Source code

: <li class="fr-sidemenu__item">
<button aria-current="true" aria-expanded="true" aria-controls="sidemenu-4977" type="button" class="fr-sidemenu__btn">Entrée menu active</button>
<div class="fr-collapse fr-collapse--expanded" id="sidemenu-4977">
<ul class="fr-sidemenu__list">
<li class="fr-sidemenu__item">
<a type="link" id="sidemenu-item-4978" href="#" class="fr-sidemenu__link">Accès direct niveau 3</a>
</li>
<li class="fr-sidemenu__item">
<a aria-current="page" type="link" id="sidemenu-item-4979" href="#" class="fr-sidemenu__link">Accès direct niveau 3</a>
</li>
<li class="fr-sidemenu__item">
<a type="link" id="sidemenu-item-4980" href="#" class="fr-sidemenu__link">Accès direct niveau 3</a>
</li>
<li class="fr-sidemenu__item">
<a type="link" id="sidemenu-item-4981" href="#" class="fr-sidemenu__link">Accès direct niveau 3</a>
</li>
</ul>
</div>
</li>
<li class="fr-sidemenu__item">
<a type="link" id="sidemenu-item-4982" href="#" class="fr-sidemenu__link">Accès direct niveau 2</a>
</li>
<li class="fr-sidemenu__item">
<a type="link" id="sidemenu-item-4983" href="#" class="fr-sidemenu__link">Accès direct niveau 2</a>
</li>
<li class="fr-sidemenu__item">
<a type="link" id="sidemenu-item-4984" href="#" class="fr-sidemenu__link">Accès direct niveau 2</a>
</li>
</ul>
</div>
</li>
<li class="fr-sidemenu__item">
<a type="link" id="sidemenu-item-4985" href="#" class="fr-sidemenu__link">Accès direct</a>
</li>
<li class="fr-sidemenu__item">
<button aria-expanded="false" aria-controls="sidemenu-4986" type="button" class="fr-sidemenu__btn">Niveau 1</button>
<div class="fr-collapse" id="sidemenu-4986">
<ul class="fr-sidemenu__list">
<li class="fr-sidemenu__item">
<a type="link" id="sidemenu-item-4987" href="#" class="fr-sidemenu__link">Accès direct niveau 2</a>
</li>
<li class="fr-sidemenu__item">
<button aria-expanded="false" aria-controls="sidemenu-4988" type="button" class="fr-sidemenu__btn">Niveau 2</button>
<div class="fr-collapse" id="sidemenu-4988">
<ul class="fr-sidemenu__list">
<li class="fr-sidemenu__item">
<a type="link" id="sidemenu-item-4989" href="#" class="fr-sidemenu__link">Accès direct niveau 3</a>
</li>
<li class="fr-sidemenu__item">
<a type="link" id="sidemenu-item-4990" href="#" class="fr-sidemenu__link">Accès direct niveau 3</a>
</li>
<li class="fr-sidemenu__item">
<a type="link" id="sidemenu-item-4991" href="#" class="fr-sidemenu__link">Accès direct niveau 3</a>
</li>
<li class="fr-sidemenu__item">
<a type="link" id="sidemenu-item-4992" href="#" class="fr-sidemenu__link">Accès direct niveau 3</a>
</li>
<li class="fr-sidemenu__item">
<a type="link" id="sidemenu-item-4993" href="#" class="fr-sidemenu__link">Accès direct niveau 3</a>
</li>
----
> PROBLEM STATEMENT:
What are the lines of the data above that include the string "current"? Copy them.

> OUTPUT:
<button aria-current="true" aria-expanded="true" aria-controls="sidemenu-4977" type="button" class="fr-sidemenu__btn">Entrée menu active</button>
<a aria-current="page" type="link" id="sidemenu-item-4979" href="#" class="fr-sidemenu__link">Accès direct niveau 3</a>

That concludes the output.